## Texto del documento
# # # # # # #

Ortega, quien ha ostentado el poder de forma continua desde 2007 tras un mandato presidencial anterior en la década de 1980, dijo que la medida cerrará cualquier vía de escape a la oposición, aunque no proporcionó detalles sobre cómo se llevará a cabo la prohibición.

«Aquí no habrá más elecciones para que intenten tomar el gobierno y el poder», dijo Ortega en un discurso el domingo por la noche para conmemorar la revolución sandinista de 1979, en la que Ortega ayudó a derrocar la dictadura de Anastasio Somoza, respaldada por Estados Unidos.

«Se acabaron los días en que los partidos respaldados por los Yankees (Estados Unidos) y los Somocistas volverían al poder; nunca más», agregó, en la primera aparición pública del octogenario en dos meses.

# # # # # # #

Entradas guardadas:
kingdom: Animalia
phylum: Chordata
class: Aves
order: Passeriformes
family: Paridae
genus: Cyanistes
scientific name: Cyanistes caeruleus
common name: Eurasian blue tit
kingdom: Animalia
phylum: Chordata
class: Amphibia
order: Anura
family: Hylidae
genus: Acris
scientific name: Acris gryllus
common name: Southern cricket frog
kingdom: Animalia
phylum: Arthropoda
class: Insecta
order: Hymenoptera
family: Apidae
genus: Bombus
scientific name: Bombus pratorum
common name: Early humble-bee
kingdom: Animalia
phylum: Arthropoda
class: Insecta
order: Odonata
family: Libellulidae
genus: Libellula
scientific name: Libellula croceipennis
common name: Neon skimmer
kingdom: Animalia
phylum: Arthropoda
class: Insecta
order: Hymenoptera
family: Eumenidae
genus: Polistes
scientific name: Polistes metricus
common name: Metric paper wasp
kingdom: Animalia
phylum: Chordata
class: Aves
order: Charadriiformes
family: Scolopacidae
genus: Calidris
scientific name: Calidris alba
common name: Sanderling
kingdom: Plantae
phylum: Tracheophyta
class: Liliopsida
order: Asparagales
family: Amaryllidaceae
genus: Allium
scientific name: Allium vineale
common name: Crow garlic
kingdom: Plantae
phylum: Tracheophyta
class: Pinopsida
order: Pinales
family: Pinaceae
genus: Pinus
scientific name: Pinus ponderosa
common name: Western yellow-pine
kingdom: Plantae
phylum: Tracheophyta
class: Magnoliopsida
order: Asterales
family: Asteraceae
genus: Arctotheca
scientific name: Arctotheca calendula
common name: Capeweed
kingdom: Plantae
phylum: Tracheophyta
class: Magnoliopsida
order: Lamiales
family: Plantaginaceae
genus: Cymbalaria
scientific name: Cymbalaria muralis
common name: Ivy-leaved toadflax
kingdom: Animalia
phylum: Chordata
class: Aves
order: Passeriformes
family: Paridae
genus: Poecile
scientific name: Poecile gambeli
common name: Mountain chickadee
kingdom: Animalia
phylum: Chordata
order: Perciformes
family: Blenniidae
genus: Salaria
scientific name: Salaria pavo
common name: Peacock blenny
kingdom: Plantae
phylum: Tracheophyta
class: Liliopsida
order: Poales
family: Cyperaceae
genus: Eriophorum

# # # # # # #

Transcribe sin ningún cambio el fragmento del texto sobre el discurso de Ortega que va desde "Ortega, quien ha" hasta "cabo la prohibición.". Las entradas provienen de una fuente distinta.

## Solución del ejercicio
Ortega, quien ha ostentado el poder de forma continua desde 2007 tras un mandato presidencial anterior en la década de 1980, dijo que la medida cerrará cualquier vía de escape a la oposición, aunque no proporcionó detalles sobre cómo se llevará a cabo la prohibición.